# Cannondale Trail SL2



## Glenn (24 Feb 2013)

I've just been looking at what to replace my stolen Rockhopper with. Can someone with more component knowledge than me, take a look at the specs of the 2111 & 2012 model, Pauls cycles are selling both at £549.99

2011 http://www.paulscycles.co.uk/products.php?plid=m1b0s2p3695

3012 http://www.paulscycles.co.uk/products.php?plid=m1b65s2p4345

Is one better than the other?

Or is the Rockrider 8.1 a better bike? http://www.decathlon.co.uk/rockrider-81-2012-mountain-bike-grey-id_8168918.html

It will be used for general commuting to hopefully tackling the Corrieyairack pass as part on my Scotland C2C.


----------



## BikeLiker (24 Feb 2013)

Glenn said:


> I've just been looking at what to replace my stolen Rockhopper with.
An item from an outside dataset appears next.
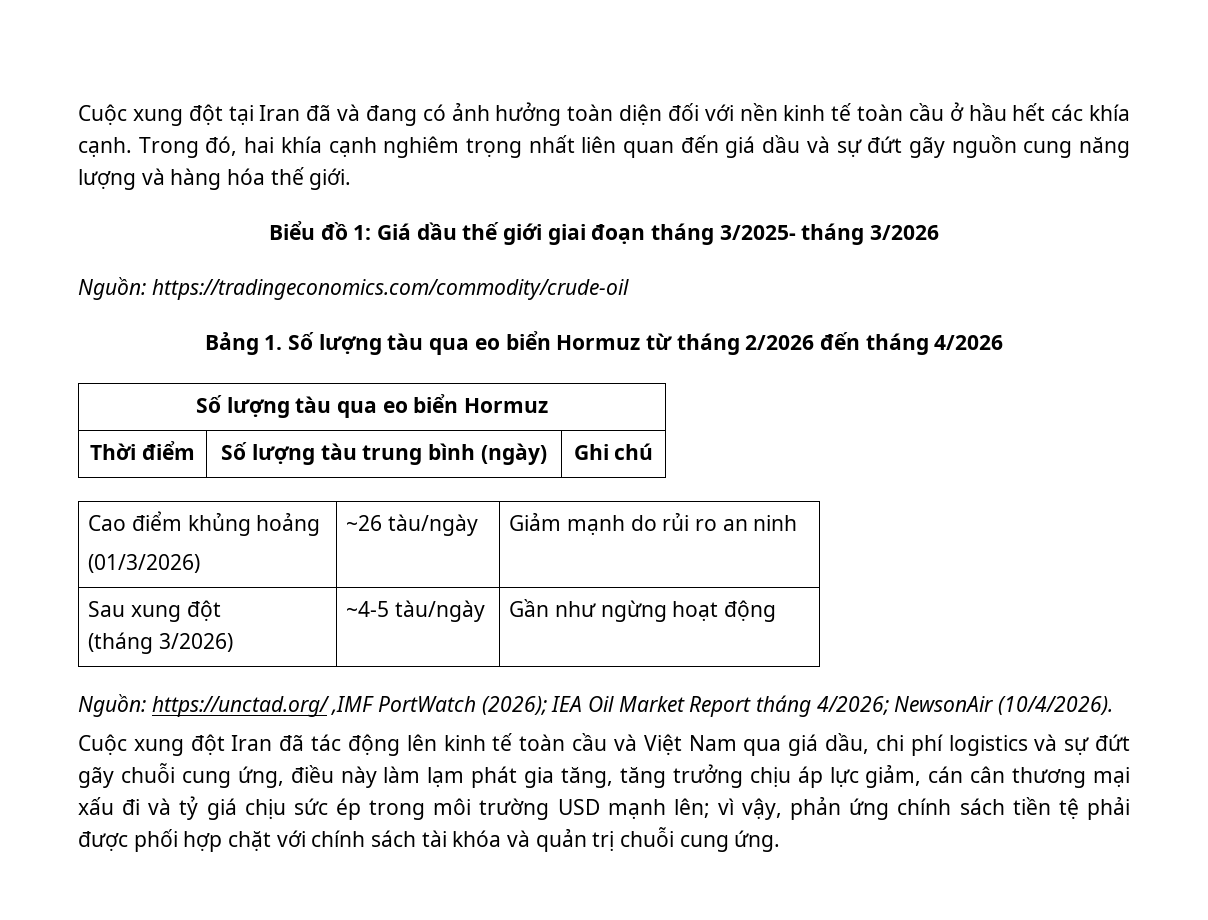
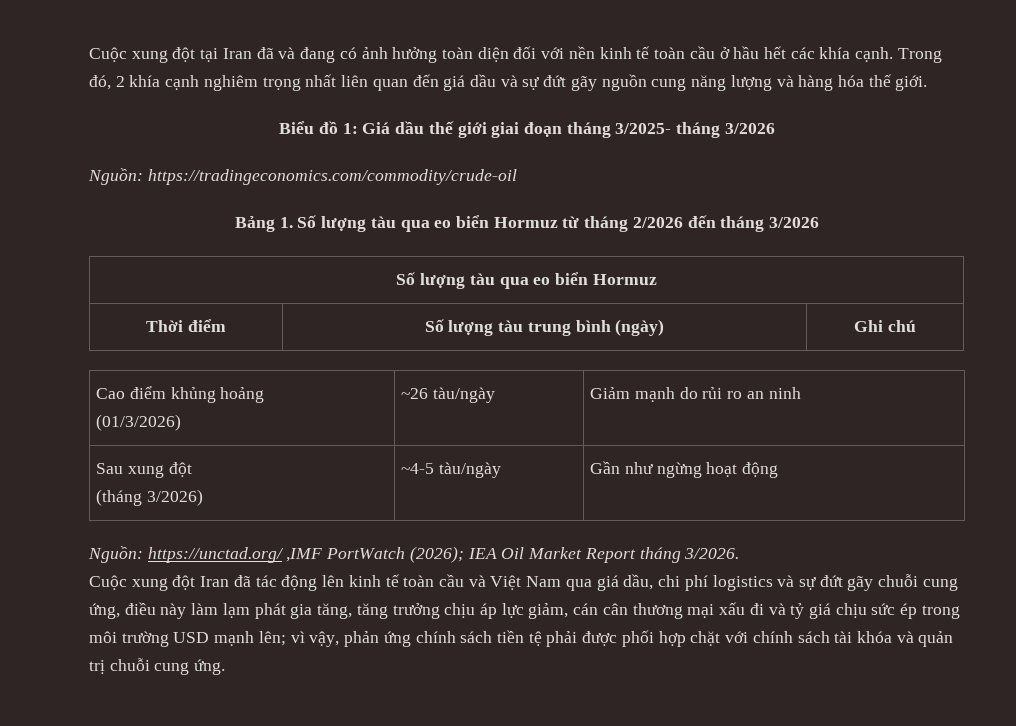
[244,137,275,153] hai -> [115,76,125,87] 2
[934,335,1004,350] 4/2026 -> [769,217,820,228] 3/2026
[816,696,1114,715] 4/2026; NewsonAir (10/4/2026). -> [684,548,740,559] 3/2026.

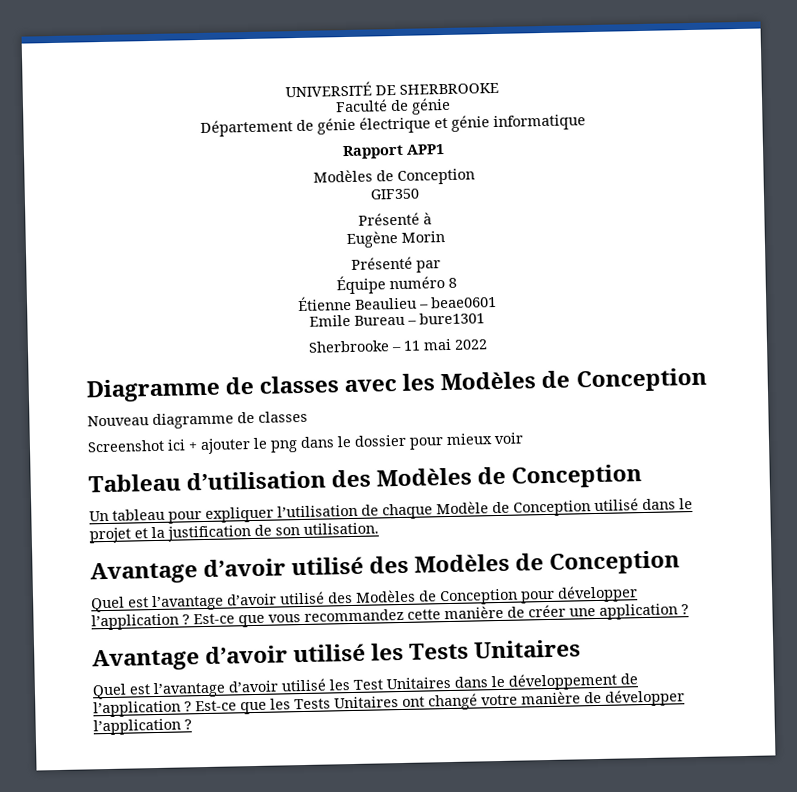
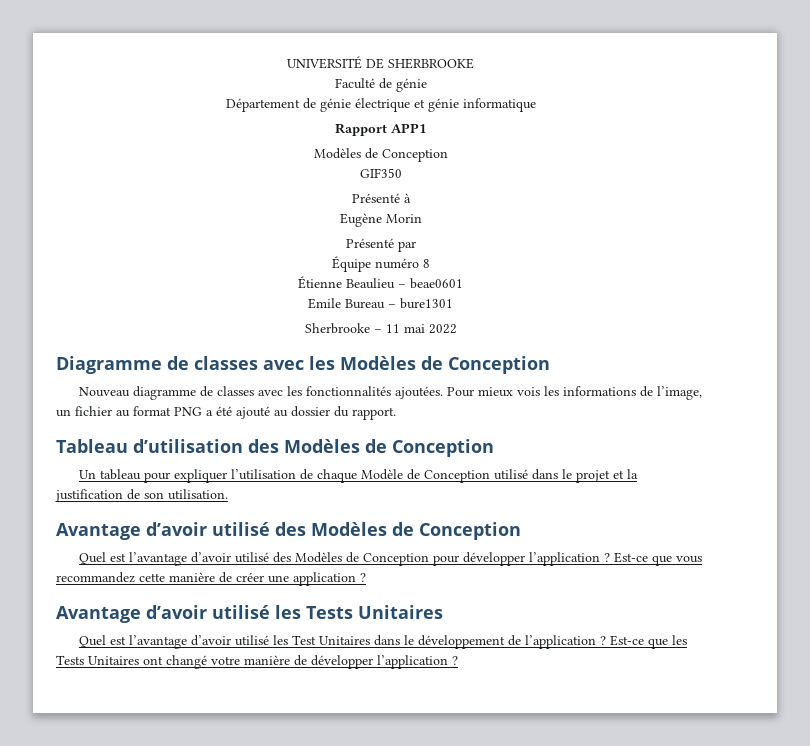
[87,432,523,455] // Screenshot ici + ajouter le png dans le dossier pour mieux voir -> [257,386,702,400] [56,406,396,420] avec les fonctionnalités ajoutées. Pour mieux vois les informations de l’image, un fichier au format PNG a été ajouté au dossier du rapport.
Can someone with more component knowledge than me, take a look at the specs of the 2111 & 2012 model, Pauls cycles are selling both at £549.99
> 
> 2011 http://www.paulscycles.co.uk/products.php?plid=m1b0s2p3695
> 
> ...


 
Very little difference between the C'Dales - the 2011 has slightly better spec front mech and shifters but slightly lower spec brakes. Personally I'd get the 2012 just coz it's newer. My missus has got the 2012 SL2 and it's a good bike at a good price, even though she paid Evans's £500 after they fouled up a GT order and had to calm her down. I was considering one but I fall between frame sizes on Cannondales which seem to be smaller than the same sizes on other bikes. Her small was too small for me but I'm fine with a small Cube or GT. I got my Cube from Paul's and they were very good.
Don't know anything about the Rockrider.


----------